An important development in these elections was the support that unions gave to working class candidates. Unite gave financial support to both Socialist Party candidates in the election (Tommy Black in the Titanic Ward and Paddy Meehan in the Botanic Ward, both in Belfast). Unite also gave support to Socialist Party member Donal O’Cofaigh who stood as an anti-fracking candidate in Fermanagh and who just missed out on a seat. The Fire Brigades Union continued its proud record of backing working class and socialist candidates.

The general election is only one year away and the next Assembly election two years away. We must strive to ensure that an alternative is on offer at these elections. There is a clear warning for the trade union and working class movement in the results of last week’s election. The votes for hard line unionist parties such as the TUV, the PUP and the UKIP reflects the turmoil on the streets over the issue of flags over the last 18 months. The votes for candidates who represent the various strands of dissident republicanism reflect the increase in alienation of layers of working class Catholics.

The victory of Gerry Carroll, standing as People Before Profit in West Belfast, is a positive indication of the mood in working class areas. Carroll is a strong local candidate who is seen as being prepared to work hard on the ground and take up issues that affect working people.

There is clearly a layer in Catholic working class areas which is disaffected and looking for an alternative. In a number of Catholic working class areas this mood was captured by candidates who are linked to various shades of dissident republicanism but who sometimes stood on an anti-cuts platform. All these candidates clearly targeting Sinn Fein for its role in implementing the cuts.

Councillors who are linked to dissident republicanism in in any way are not capable of building a real alternative. Councillors who have a clear view of the interests of the working class as a whole, not the working class in one or other community only, can be part of building the alternative. It is important that socialists take positions which are clearly independent of both sectarian camps, especially on issues reflecting sectarian division.

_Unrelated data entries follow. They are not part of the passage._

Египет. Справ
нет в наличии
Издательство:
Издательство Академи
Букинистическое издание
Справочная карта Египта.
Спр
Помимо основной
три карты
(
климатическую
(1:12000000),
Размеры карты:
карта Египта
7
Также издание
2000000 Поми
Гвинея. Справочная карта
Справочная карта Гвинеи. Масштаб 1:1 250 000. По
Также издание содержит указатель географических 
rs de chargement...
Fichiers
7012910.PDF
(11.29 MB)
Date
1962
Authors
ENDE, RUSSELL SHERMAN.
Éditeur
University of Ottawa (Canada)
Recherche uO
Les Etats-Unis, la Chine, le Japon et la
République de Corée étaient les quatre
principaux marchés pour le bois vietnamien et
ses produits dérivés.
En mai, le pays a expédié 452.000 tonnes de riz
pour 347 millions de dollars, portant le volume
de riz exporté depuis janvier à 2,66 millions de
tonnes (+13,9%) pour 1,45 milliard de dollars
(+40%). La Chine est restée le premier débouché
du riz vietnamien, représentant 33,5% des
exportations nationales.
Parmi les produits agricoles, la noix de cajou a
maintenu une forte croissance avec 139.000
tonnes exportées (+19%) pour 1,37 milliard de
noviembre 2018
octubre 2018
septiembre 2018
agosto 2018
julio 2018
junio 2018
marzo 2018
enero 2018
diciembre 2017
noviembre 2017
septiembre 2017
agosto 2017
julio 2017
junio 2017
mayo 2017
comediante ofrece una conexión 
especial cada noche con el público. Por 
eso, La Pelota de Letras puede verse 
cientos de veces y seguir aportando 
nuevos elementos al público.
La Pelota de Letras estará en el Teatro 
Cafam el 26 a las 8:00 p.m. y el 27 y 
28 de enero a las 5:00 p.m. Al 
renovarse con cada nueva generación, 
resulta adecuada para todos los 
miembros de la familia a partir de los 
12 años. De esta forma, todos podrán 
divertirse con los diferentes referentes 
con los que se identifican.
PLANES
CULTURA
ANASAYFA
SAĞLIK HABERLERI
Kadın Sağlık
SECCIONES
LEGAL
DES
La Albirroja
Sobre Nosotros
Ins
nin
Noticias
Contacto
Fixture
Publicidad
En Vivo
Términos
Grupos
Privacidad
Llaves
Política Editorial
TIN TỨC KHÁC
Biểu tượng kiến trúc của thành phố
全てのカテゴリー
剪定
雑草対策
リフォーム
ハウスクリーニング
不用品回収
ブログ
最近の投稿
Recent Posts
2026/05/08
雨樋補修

Every activist who does so can play an important role in developing class politics in the coming years.

We need a new party in Northern Ireland, based on trade unionists, those community activists who are not tied to the sectarian parties and young people who reject the sterile status quo. To build mass support on the ground a new party would need to actively combat sectarianism in all its forms and the pose an alternative to the right wing policies of the old parties.

At previous conferences delegates have voted in large numbers to take the first steps to move NIPSA in a political direction, though not by the necessary two-thirds majority. This year we hope that delegates will be convinced by the arguments and a majority will vote for the motion which will allow a full democratic debate throughout the union on this key issue.

SOCIALIST PARTY WINS DUBLIN WEST BY-ELECTION!

The election of Socialist Party Cllr Ruth Coppinger in Dublin West to the Dail is a major victory for the fight against austerity in the South.

Faced with a dirty tricks smear campaign from political opponents, including Sinn Fein, the election of Ruth alongside 13 Anti-Austerity Alliance candidates across the South is a ringing endorement for a major struggle of ordinary people against the Southern governments austerity.

Socialist Party European candidate in Dublin, Paul Murphy, narrowly lost his seat. It is now clear that one left seat could have been won, making the decision of People Before Profit to stand a serious error which split the left vote.

The elections in the South has revealed a massive anger against all the establishment parties with the Labour Party in particuar receiving a hammering. The Socialist Party will use our influence to raise the need of a new mass party to represent working class people in the coming period.